**SOURCE PASSAGE:**
::::

Add specific log and metric for delayed blocks (#2308)

## Issue Addressed NA ## Proposed Changes - Adds a specific log and metric for when a block is enshrined as head with a delay that will caused bad attestations - We *technically* already expose this information, but it's a little tricky to determine during debugging. This makes it nice and explicit. - Fixes a minor reporting bug with the validator monitor where it was expecting agg. attestations too early (at half-slot rather than two-thirds-slot). ## Additional Info NA
2021-04-13 02:16:59 +00:00 · 2021-04-13 02:16:59 +00:00 · c1203f5e52
commit c1203f5e52
parent 0df7be1814
4 changed files with 40 additions and 5 deletions
--- a/beacon_node/beacon_chain/src/beacon_chain.rs
+++ b/beacon_node/beacon_chain/src/beacon_chain.rs
@ -2214,12 +2214,32 @@ impl<T: BeaconChainTypes> BeaconChain<T> {

        metrics::stop_timer(update_head_timer);

+        let block_delay = get_slot_delay_ms(timestamp_now(), head_slot, &self.slot_clock);
+
        // Observe the delay between the start of the slot and when we set the block as head.
        metrics::observe_duration(
            &metrics::BEACON_BLOCK_HEAD_SLOT_START_DELAY_TIME,
-            get_slot_delay_ms(timestamp_now(), head_slot, &self.slot_clock),
+            block_delay,
        );

+        // If the block was enshrined as head too late for attestations to be created for it, log a
+        // debug warning and increment a metric.
+        //
+        // Don't create this log if the block was > 4 slots old, this helps prevent noise during
+        // sync.
+        if block_delay >= self.slot_clock.unagg_attestation_production_delay()

::::

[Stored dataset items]
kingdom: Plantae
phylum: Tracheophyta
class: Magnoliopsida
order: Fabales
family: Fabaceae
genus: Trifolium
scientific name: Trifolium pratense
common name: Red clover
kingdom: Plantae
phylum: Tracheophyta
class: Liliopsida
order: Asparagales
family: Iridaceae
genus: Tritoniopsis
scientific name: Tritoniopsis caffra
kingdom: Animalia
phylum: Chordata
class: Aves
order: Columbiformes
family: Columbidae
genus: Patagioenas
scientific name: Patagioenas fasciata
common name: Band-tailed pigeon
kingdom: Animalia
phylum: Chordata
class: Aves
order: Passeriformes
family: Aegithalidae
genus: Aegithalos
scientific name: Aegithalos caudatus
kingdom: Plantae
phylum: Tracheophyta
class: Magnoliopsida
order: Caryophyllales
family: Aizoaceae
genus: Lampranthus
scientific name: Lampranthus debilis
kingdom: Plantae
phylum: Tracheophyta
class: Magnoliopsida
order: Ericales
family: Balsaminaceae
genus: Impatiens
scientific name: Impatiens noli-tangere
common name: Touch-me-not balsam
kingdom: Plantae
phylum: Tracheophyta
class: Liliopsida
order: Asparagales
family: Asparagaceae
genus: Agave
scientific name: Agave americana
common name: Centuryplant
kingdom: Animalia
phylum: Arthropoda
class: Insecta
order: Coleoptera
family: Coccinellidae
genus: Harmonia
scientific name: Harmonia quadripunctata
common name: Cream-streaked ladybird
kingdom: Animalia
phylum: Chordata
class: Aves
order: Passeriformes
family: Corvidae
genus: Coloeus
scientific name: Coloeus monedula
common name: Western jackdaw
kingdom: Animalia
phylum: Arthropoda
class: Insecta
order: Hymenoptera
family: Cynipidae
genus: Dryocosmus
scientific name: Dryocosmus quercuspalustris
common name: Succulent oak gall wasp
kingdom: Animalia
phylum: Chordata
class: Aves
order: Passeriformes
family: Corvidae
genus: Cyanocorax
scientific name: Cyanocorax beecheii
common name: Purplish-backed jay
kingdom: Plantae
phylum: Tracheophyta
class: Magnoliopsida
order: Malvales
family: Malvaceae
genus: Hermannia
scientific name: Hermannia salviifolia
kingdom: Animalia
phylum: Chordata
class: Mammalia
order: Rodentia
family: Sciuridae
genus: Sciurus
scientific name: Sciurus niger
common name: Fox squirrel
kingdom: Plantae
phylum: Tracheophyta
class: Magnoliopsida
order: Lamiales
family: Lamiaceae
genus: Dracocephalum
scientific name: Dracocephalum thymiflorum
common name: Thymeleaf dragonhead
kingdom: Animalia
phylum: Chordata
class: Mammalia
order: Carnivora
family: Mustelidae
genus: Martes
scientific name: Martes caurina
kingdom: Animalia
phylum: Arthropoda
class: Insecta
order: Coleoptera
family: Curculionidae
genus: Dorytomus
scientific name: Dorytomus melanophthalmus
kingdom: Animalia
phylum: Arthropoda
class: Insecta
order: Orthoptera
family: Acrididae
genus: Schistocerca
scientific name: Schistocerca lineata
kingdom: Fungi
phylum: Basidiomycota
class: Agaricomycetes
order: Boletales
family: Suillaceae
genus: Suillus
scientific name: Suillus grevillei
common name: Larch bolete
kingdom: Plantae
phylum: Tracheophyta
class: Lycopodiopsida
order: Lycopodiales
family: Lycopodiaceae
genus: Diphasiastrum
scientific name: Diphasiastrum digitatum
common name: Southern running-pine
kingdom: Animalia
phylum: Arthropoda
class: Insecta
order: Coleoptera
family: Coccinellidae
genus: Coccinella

::::

Please carry on the commit diff about delayed-block logging from the point where it stops.

+            && block_delay < self.slot_clock.slot_duration() * 4
+        {
+            metrics::inc_counter(&metrics::BEACON_BLOCK_HEAD_SLOT_START_DELAY_EXCEEDED_TOTAL);
+            debug!(
+                self.log,
+                "Delayed head block";
+                "delay" => ?block_delay,
+                "root" => ?beacon_block_root,
+                "slot" => head_slot,
+            );
+        }
+
        self.snapshot_cache
            .try_write_for(BLOCK_PROCESSING_CACHE_LOCK_TIMEOUT)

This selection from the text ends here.